Brussels, Brexit and opportunistic campaigning

1422387_10156645032325043_2747401274729380963_nDespite all that I have written of late about the EU referendum campaign – about how negative campaigning in rare online – I’ve not been under any illusion that both sides will not do pretty much anything to win in June. A key part of that seizing upon events to connect their arguments to things that might make an impact on people’s decisions.

Yesterday was just such a day. Long before the explosions in Brussels were confirmed as terrorist attacks, before even the explosions had stopped, voices (here) popped up on the Leave side, making the link between the threat and the EU. By the end of the day, Allison Pearson had worked it up into a more extended piece.

The temptation is to spend the rest of the article fighting the logic behind such views, a logic which strikes me all the move forceably as I write this 100 metres from the Grand Hotel in Brighton, scene of the 1984 IRA bomb attack on the Tory party conference. If I followed Pearson’s argument, we should have stopped free movement between Northern Ireland and the rest of the UK, and indeed have had the three nations leave the UK, because Northern Ireland was the centre of terrorist activity.

However, all of this is to miss the point.

The point is to make the connection in people’s minds, whether it’s justified or not. For many people in the UK, if they hear about ‘Brussels’ then it’s as the seat of the EU institutions, rather than as the capital of Belgium. Cameron’s preferred frame for campaigning in the referendum, about the security of membership  further makes the connection, even if he means it in a much more nebulous fashion than simply hard security. Given all this, it’s not such a push to say “the EU’s supposed to make us safer, yet fails to protect its own on its own doorstep.” That the EU has no real competence to run or enforce such policies is neither here nor there.

This is the first major attack since the referendum date was called, but it gives a taste of what else is to come. Our shock and disgust at what has happened is a key part of modern political life: Our need for instantaneous response and redress clashes with the practice of limited governance.

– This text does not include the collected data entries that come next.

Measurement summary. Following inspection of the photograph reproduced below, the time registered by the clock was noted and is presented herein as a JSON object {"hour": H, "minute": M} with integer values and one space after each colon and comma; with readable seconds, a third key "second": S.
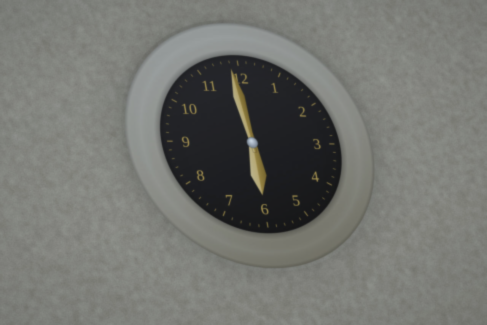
{"hour": 5, "minute": 59}
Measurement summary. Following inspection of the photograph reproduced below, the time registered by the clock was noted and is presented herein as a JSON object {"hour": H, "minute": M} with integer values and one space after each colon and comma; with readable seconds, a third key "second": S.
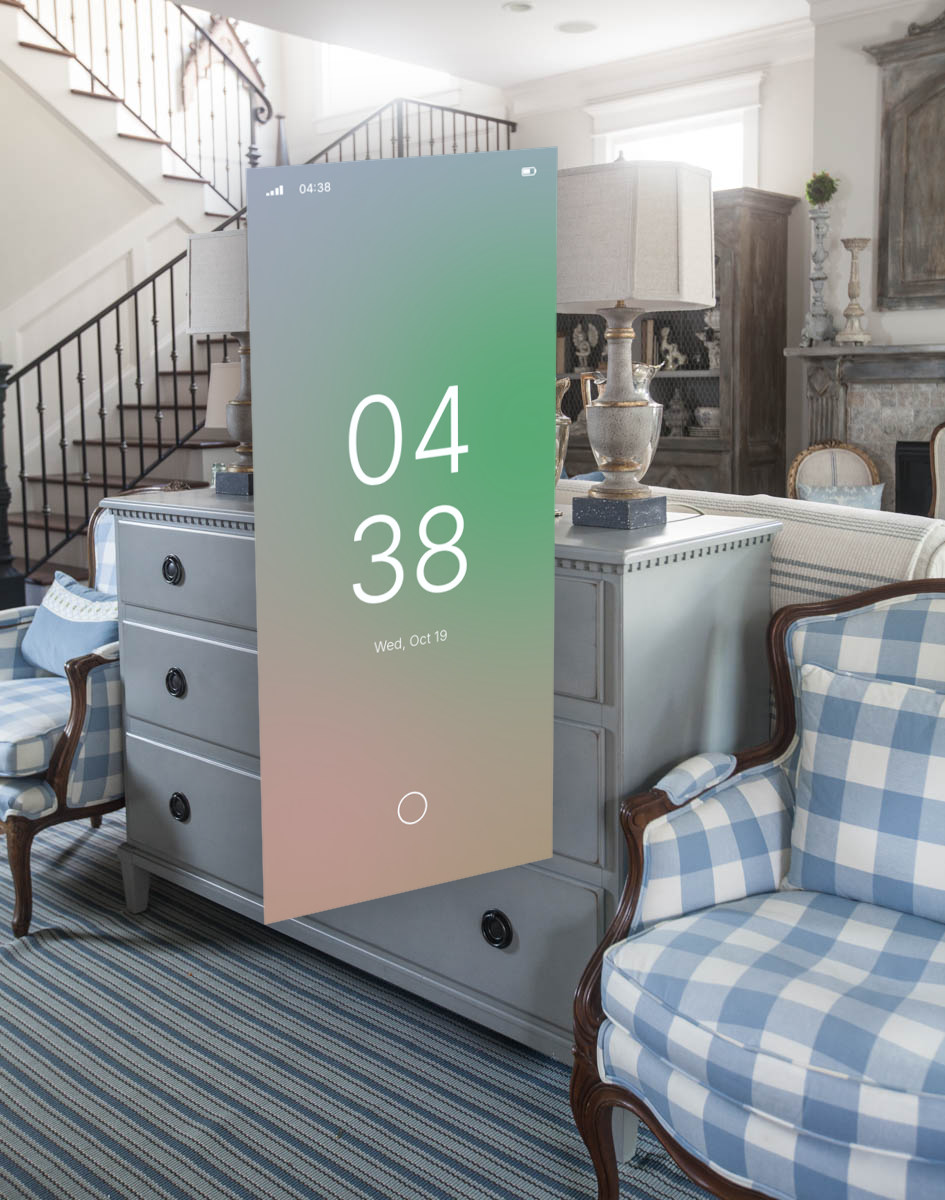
{"hour": 4, "minute": 38}
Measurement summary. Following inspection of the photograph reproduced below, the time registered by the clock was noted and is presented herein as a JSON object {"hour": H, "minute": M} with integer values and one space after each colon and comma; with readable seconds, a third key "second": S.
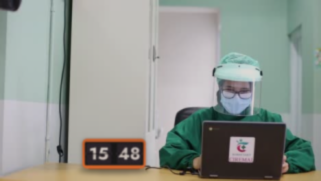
{"hour": 15, "minute": 48}
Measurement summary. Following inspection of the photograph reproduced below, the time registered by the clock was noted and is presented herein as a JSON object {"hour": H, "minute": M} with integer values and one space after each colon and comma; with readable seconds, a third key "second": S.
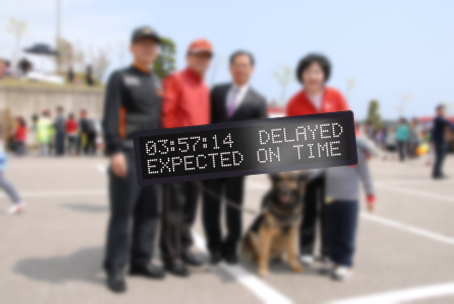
{"hour": 3, "minute": 57, "second": 14}
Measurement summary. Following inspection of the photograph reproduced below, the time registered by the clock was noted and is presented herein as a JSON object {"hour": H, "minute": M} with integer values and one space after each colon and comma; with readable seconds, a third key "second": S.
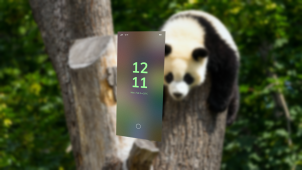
{"hour": 12, "minute": 11}
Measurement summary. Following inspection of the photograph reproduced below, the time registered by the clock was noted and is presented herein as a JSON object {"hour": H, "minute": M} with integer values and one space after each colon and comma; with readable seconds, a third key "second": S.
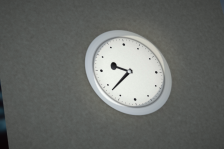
{"hour": 9, "minute": 38}
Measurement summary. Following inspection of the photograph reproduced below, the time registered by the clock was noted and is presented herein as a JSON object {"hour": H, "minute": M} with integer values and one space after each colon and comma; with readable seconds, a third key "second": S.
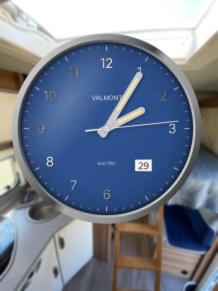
{"hour": 2, "minute": 5, "second": 14}
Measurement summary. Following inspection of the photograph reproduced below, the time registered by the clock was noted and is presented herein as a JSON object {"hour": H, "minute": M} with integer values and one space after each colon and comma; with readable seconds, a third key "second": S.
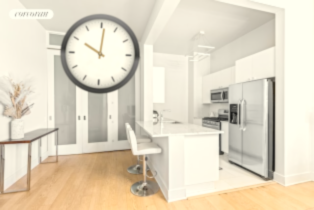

The Brighton bomb should remind us that counter-terrorism is a long, slow and very difficult process, even when you have all the resources of a state behind it. As numerous other countries around the world can all too sadly testify, that still holds true today. And that global pattern should also underline that the EU is not the dependent variable, is not the cause of all this. As Politico notes this morning, the failings of Belgian security coordination look much more obviously to be the issue, and major change most now be coming down the line.

But to return to the issue, we might usefully keep in mind the critical faculties we apply in more normal times. Terrorism aims precisely to achieve effects through the reaction to acts of violence, rather than through those acts themselves. Hysteria does nothing but advance their agenda and that’s good for neither side in this referendum.